I am not sure that this book is wholly appropriate for children as young as mine, he has a mature taste, but I do recommend it to young and budding readers. This is a great first book to get a young adult hooked on the master of horror himself! I say pick up a copy now and put it on your child's bookshelf for the future! I can't wait until my daughter is old enough to hear it, too!

Monday, July 7, 2014

American Gods

American Gods is mostly the story of Shadow, a recently released convict who finds himself at a loose end when he discovers his wife has died in a car accident. Having nothing to go home to and no job, Shadow agrees to take up employment with a mysterious man named Mr. Wednesday. As the story unfolds and Shadow tries to understand the events taking place around him, he soon realizes that they people he is dealing with are bigger than he was prepared for; gods kind of bigger. Meanwhile Gaiman also presents us with the stories of the people who brought those gods to this country they find themselves trapped in. With a war between old and new on the horizon, Shadow finds himself enmeshed in things he had not even known were an issue.

Once more Gaiman has presented me with a story that fascinated me until the very end. I have always been fascinated by the old gods, ones that have become obsolete as people forget them and the rituals that were dedicated to them. Gaiman not only gives us an explanation on how those gods made it to our country before fading into the background, but he presents us with how these gods would react and handle the weakening of power as people forget them completely. Meanwhile Shadow is caught up in events that he can hardly believe as gods he could not believe in move around him. Trying to understand everything and simply do as he is told, he is confused by the fact that so many seem to think he is important for no other reason than he is. As that story unfolds, Gaiman did a wonderful job of giving the reader only enough information to be on pace with Shadow as he struggles to figure things out, allowing them to be just as surprised as the main character by the truths hidden behind all the mystery that is the gods.
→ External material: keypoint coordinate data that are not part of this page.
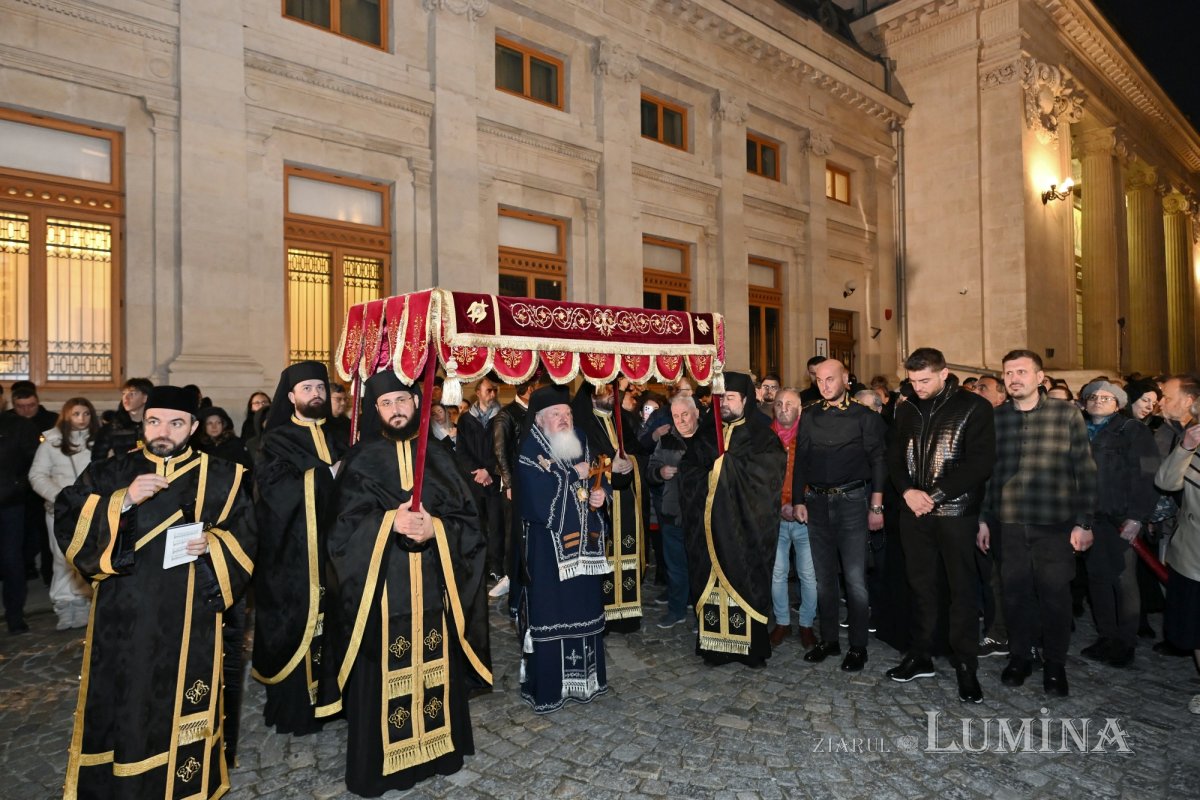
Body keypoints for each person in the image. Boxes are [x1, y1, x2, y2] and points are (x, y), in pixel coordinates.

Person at [55, 385, 255, 798]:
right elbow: (68, 514)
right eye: (154, 421)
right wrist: (122, 501)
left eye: (176, 423)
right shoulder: (111, 472)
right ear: (143, 423)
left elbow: (249, 535)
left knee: (176, 703)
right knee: (125, 700)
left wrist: (213, 544)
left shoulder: (224, 475)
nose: (163, 431)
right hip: (123, 613)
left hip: (190, 616)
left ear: (194, 427)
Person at [316, 370, 490, 796]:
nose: (396, 410)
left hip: (432, 582)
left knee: (437, 666)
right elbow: (339, 534)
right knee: (380, 674)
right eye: (386, 404)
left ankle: (439, 751)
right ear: (375, 409)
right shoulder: (361, 458)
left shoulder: (441, 456)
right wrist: (387, 521)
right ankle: (381, 767)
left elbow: (470, 523)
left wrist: (437, 530)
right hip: (381, 593)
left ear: (416, 402)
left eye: (402, 401)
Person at [978, 350, 1096, 698]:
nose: (1014, 378)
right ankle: (1019, 657)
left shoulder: (1066, 414)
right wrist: (983, 519)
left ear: (1040, 377)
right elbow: (988, 475)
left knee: (1055, 597)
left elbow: (1085, 470)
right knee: (1014, 596)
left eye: (1021, 372)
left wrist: (1084, 523)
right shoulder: (996, 418)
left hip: (1055, 524)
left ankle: (1055, 664)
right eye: (1008, 373)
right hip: (1008, 524)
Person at [884, 348, 995, 703]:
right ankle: (921, 654)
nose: (917, 386)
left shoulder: (973, 407)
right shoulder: (905, 408)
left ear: (944, 373)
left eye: (925, 380)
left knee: (961, 591)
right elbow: (894, 459)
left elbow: (981, 463)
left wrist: (935, 494)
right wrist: (907, 492)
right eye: (913, 380)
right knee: (920, 586)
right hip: (914, 513)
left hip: (955, 514)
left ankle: (966, 665)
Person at [251, 361, 348, 735]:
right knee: (299, 627)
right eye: (307, 389)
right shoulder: (275, 440)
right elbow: (276, 492)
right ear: (290, 396)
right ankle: (301, 710)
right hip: (294, 554)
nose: (316, 395)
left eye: (320, 388)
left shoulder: (343, 433)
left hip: (339, 552)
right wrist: (328, 476)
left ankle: (340, 699)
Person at [515, 384, 611, 712]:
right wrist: (572, 473)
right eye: (556, 414)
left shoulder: (582, 439)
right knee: (552, 614)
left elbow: (599, 476)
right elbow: (538, 503)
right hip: (547, 553)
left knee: (584, 611)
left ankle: (586, 682)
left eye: (567, 413)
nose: (564, 419)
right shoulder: (530, 448)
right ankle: (551, 688)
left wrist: (601, 496)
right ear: (540, 419)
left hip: (587, 551)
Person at [679, 372, 785, 667]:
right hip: (710, 529)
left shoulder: (763, 437)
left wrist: (728, 469)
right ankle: (716, 648)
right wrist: (715, 471)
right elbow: (688, 473)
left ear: (746, 400)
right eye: (720, 397)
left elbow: (768, 478)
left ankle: (750, 649)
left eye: (730, 397)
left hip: (743, 530)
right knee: (710, 582)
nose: (723, 403)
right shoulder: (706, 434)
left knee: (746, 580)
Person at [794, 359, 887, 672]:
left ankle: (858, 647)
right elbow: (801, 460)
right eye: (819, 379)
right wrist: (797, 500)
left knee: (855, 580)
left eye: (830, 379)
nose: (824, 385)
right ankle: (829, 640)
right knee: (824, 579)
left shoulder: (864, 416)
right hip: (816, 502)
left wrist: (876, 505)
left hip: (852, 501)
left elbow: (878, 462)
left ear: (846, 380)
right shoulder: (809, 415)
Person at [1077, 380, 1159, 668]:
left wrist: (1138, 516)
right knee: (1097, 579)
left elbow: (1148, 475)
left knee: (1124, 580)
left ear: (1119, 403)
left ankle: (1126, 642)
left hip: (1121, 519)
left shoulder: (1133, 431)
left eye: (1106, 397)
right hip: (1089, 519)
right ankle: (1106, 636)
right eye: (1093, 396)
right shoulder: (1077, 432)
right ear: (1084, 402)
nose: (1098, 400)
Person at [571, 382, 642, 630]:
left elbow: (636, 451)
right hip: (601, 503)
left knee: (627, 552)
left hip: (626, 501)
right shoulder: (582, 424)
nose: (612, 395)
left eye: (613, 390)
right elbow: (587, 464)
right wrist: (612, 466)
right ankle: (604, 612)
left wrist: (631, 462)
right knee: (606, 555)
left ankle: (627, 614)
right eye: (604, 391)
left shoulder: (621, 420)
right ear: (591, 396)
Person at [28, 398, 98, 630]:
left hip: (91, 510)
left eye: (86, 414)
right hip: (61, 511)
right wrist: (60, 498)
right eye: (76, 413)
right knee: (62, 558)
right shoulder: (51, 442)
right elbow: (37, 475)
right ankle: (64, 604)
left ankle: (85, 601)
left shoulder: (98, 442)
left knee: (87, 558)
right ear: (66, 415)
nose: (81, 419)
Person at [1154, 414, 1200, 712]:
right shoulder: (1193, 448)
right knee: (1197, 630)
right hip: (1193, 556)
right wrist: (1185, 446)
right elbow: (1165, 482)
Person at [768, 388, 818, 650]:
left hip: (804, 517)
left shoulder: (811, 436)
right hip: (774, 520)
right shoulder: (766, 438)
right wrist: (777, 505)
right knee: (777, 574)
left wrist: (800, 502)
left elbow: (820, 475)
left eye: (789, 403)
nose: (783, 408)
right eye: (778, 403)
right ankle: (783, 622)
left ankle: (807, 625)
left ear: (800, 408)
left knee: (808, 575)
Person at [646, 394, 700, 629]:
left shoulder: (707, 438)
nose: (681, 420)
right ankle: (677, 609)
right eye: (676, 416)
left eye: (685, 414)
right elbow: (651, 468)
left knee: (700, 566)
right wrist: (660, 473)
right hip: (671, 511)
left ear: (696, 413)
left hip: (699, 515)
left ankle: (704, 614)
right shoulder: (666, 440)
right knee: (675, 567)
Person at [455, 376, 504, 594]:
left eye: (495, 390)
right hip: (474, 482)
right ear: (477, 392)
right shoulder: (466, 419)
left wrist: (490, 470)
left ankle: (495, 566)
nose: (492, 394)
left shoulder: (503, 416)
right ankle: (478, 567)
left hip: (494, 481)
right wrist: (477, 472)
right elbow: (461, 451)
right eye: (488, 390)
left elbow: (505, 448)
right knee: (476, 524)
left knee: (496, 525)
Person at [491, 378, 537, 599]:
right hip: (514, 483)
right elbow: (499, 452)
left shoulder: (538, 411)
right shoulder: (506, 415)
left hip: (535, 479)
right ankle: (509, 576)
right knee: (512, 531)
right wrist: (509, 483)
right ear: (529, 389)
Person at [0, 408, 39, 633]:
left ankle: (14, 616)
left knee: (11, 559)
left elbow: (35, 462)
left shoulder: (18, 426)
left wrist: (17, 486)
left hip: (10, 504)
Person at [93, 377, 153, 460]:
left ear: (145, 398)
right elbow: (97, 460)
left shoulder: (156, 425)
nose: (126, 398)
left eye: (132, 394)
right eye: (124, 393)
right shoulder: (113, 426)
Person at [326, 382, 352, 450]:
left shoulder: (348, 423)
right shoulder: (321, 423)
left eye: (345, 399)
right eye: (338, 399)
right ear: (327, 399)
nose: (343, 403)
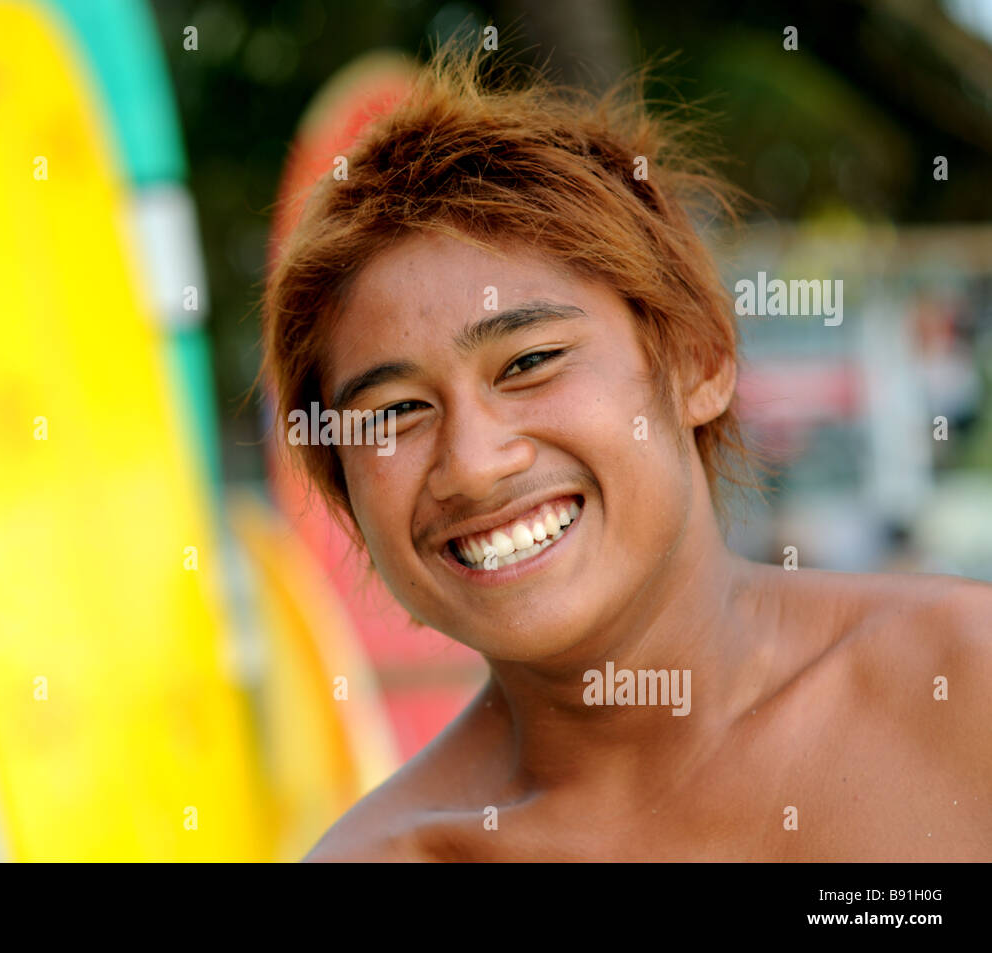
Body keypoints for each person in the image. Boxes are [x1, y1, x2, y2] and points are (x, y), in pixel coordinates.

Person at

I love Gaiman's writing style, something I really came into contact with as I moved from his graphic novels to actual novels with Stardust. The fact that he is not originally from America did nothing to stop him from telling an amazing story about the beliefs that led to our mixed culture. He weaves a wonderful tale with his writing skills! I look forward to reading more of his work! I highly recommend this book to everyone looking for a tale outside the norm about beings not only forgotten in the literature, but also among the readers. I hope you are just as impressed as I was by this master of writing. Let me know what you think!